● **Exercise goal**: Repeat every line of text in the data below without any change, and leave the pictures out of your answer.

● **Data for review**:
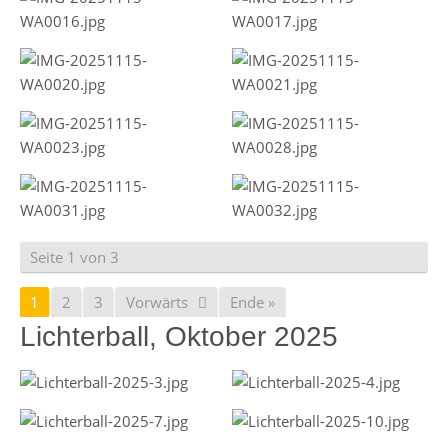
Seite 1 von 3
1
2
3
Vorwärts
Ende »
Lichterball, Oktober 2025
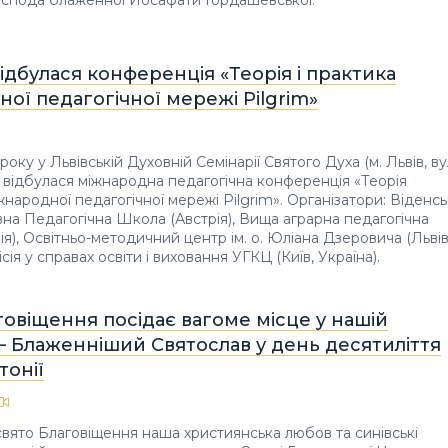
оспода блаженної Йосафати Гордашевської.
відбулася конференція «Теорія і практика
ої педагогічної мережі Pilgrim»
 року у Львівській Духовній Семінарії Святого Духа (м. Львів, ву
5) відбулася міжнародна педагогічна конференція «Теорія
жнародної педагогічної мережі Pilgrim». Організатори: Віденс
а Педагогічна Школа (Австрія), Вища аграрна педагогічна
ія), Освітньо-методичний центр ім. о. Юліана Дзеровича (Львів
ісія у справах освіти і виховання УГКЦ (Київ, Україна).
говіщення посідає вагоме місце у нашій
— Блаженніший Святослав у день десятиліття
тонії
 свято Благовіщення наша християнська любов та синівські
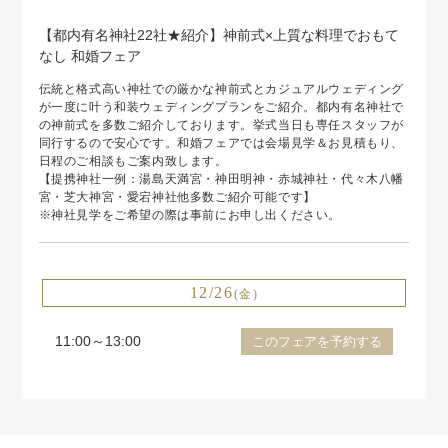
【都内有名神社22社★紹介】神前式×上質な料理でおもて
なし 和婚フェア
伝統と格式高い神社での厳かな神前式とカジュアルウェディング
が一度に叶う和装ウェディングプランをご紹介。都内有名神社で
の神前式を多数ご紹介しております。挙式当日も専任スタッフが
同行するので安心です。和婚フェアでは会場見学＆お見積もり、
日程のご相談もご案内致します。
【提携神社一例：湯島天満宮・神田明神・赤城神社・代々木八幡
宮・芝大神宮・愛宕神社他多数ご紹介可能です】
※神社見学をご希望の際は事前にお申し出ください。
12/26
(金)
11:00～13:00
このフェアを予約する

● **Exercise solution**:
Seite 1 von 3
1
2
3
Vorwärts
Ende »
Lichterball, Oktober 2025
оспода блаженної Йосафати Гордашевської.
відбулася конференція «Теорія і практика
ої педагогічної мережі Pilgrim»
 року у Львівській Духовній Семінарії Святого Духа (м. Львів, ву
5) відбулася міжнародна педагогічна конференція «Теорія
жнародної педагогічної мережі Pilgrim». Організатори: Віденс
а Педагогічна Школа (Австрія), Вища аграрна педагогічна
ія), Освітньо-методичний центр ім. о. Юліана Дзеровича (Львів
ісія у справах освіти і виховання УГКЦ (Київ, Україна).
говіщення посідає вагоме місце у нашій
— Блаженніший Святослав у день десятиліття
тонії
 свято Благовіщення наша християнська любов та синівські
【都内有名神社22社★紹介】神前式×上質な料理でおもて
なし 和婚フェア
伝統と格式高い神社での厳かな神前式とカジュアルウェディング
が一度に叶う和装ウェディングプランをご紹介。都内有名神社で
の神前式を多数ご紹介しております。挙式当日も専任スタッフが
同行するので安心です。和婚フェアでは会場見学＆お見積もり、
日程のご相談もご案内致します。
【提携神社一例：湯島天満宮・神田明神・赤城神社・代々木八幡
宮・芝大神宮・愛宕神社他多数ご紹介可能です】
※神社見学をご希望の際は事前にお申し出ください。
12/26
(金)
11:00～13:00
このフェアを予約する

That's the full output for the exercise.